The formatter must not move splats (|$expr) past literal entries or each other.

Quoting

  • String values use single quotes by default: title: 'home'.
  • Switch to double quotes when the value contains a single quote, a newline/tab/CR escape, or uses #{…} / !{…} interpolation.
  • Symbol form (:value) is normalized to a quoted string. The attribute renderer cannot distinguish the two after parsing, so there is no canonical spelling to preserve.

Splats

  • |$expr keeps its position relative to surrounding entries.
  • No space between | and the expression.

Embedded code

  • One space follows the operator: = expr, - stmt, != raw, &= forced, ~ preserve.
  • Multi-line expressions (trailing comma or unbalanced brackets) keep continuation lines aligned to the column of the first non-operator character on the opening line.

Plain text

  • A line that is purely literal text and does not begin with a HAML sigil (%, ., #, =, -, !, &, ~, /, :, \, !!!) is emitted verbatim.
  • A leading \ escape is kept only when needed to disambiguate the first character. The formatter strips a redundant \ (one whose removal still parses as plain text).

Comments

  • HTML comment lead: / text with exactly one space after the slash on the single-line form; the block form is / on its own line with the body indented.
  • Conditional comment: /[expr]. The bracketed expression has no surrounding whitespace.
  • Revealed conditional: /![expr].
  • Silent comment: -# text with one space after -# for the inline form. Block silent comments place -# alone on a line with the opaque body indented.

Doctype

  • The doctype line (if present) is the first non-blank line of the file.
  • Capitalization of named variants is preserved (!!! Strict, !!! 1.1).
  • Exactly one space between !!! and any argument.

Filters

  • Filter head is :name flush at the parent indent.
  • Body is indented two spaces beyond the filter head.
  • The smallest indent across the body is not further normalized — relative indentation inside the body is part of the filter's contract.
  • A blank line is preserved between the filter and its next sibling when present in source; the formatter does not insert one.

What is not canonicalized

The formatter preserves all of the following exactly as the user wrote them, because rewriting would either change semantics or destroy information the parser cannot recover:

  • Splat order relative to literal entries.
  • The text of any filter body (filters are opaque to the formatter).
  • The text of -# silent-comment bodies.
  • Conditional-comment expressions inside [ … ].
  • Whitespace inside double-quoted strings and #{…} interpolations.

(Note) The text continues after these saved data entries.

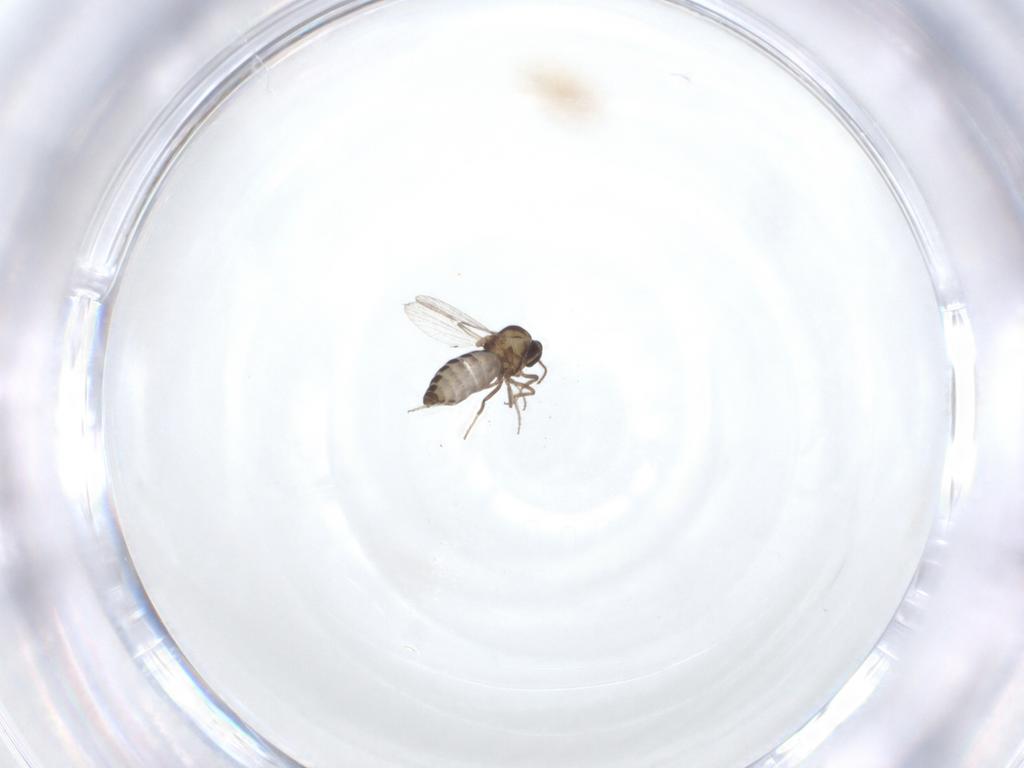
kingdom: Animalia
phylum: Arthropoda
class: Insecta
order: Diptera
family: Ceratopogonidae
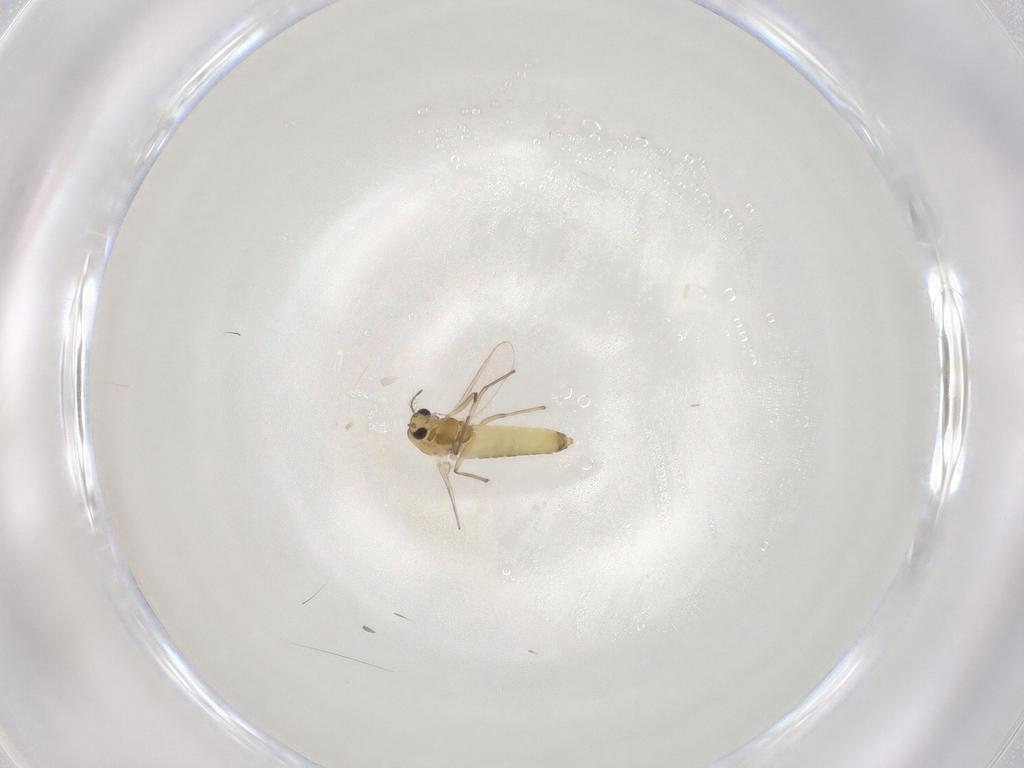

These constructs are canonicalized — the parser collapses them to a single representation, so the formatter cannot recover the original spelling:

  • HTML-style attribute lists ( … ) collapse to hash-style { … }.
  • Symbol attribute values (:value) collapse to quoted strings.

Idempotency

For every source x that parses successfully, fmt(x) parses to the same AST as x, and fmt(fmt(x)) == fmt(x) byte-for-byte. The emitter sub-tasks (haml fmt for tags, attributes, filters, etc.) each carry their own idempotency tests, and the CLI integration includes an end-to-end check that the full file round-trips.